- The Washington Times - Monday, June 21, 2004

Drivers who illegally use Northern Virginia’s high-occupancy vehicle (HOV) lanes face an increased risk of getting caught beginning next month.

“If you violate HOV lanes, you will be stopped and you will be ticketed,” Sgt. Wallace Bouldin of the Virginia State Police said yesterday.

As of July 1, fines are being increased to $1,000 for a fourth offense.

“We have people with five to seven HOV violations over a six- or seven-year period,” Sgt. Bouldin said.

Although the fine for a first violation remains $50, penalties for a second violation are increasing from $100 to $200, and a third violation has been doubled to $500. The new fine structure does not apply to HOV lanes in the Hampton Roads area.

The metropolitan area has some of the most congested roads in the nation. Daily HOV lane usage on Interstate 95 south of Springfield has increased to 16,000 people in the past five years from about 10,000 in 1998, said Tom Farley, the Virginia Department of Transportation’s (VDOT) regional administrator.

HOV lanes on Interstates 95 and 395 require three or more persons per vehicle, and lanes on Interstate 66 and the Dulles Toll Road are open to vehicles with two or more riders.

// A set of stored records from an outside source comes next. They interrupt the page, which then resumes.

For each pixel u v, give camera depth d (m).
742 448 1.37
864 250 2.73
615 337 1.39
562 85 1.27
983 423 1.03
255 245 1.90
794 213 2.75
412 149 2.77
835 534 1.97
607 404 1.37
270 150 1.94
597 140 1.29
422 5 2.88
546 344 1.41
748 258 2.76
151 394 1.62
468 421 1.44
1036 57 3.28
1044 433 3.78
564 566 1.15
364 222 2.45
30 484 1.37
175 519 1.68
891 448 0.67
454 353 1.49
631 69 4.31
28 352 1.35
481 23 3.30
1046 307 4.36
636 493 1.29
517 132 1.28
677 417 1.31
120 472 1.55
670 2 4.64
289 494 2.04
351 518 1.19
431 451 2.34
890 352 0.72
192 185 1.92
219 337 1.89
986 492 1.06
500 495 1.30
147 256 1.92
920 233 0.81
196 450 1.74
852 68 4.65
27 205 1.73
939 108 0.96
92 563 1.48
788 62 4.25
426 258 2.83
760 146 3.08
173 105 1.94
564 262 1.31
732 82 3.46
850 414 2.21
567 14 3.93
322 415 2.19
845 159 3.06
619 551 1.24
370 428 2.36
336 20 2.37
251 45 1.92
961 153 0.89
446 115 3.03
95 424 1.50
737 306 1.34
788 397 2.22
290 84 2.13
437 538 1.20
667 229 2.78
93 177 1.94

I-395’s HOV lanes carry about 29,380 people each day in 7,900 vehicles, compared with 21,300 people in 18,440 vehicles in each regular traffic lane, VDOT figures show.

“Large numbers of cheaters are clearly threatening the viability of the lanes,” said Lon Anderson, a spokesman for AAA Mid-Atlantic, which supports the stiffer fines.

Mr. Anderson said keeping the lanes open for carpools and buses is vital to regional mobility.

Overhead message signs now display messages warning of the increased fines. In the past year, state police have issued 19,042 citations, up 2,000 from the previous 12-month period.

Sgt. Bouldin said officers have been instructed to include HOV enforcement in their patrol duties.

A task force convened last summer by the commonwealth’s secretaries of transportation and public safety recommended stepped-up enforcement, heftier fines and the assessment of points on the driver’s licenses of violators.

Although each violation is still subject to $39 in court costs, the Virginia Department of Motor Vehicles now will assess three demerit points for the third and fourth violations. The accumulation of points can lead to higher insurance rates for motorists.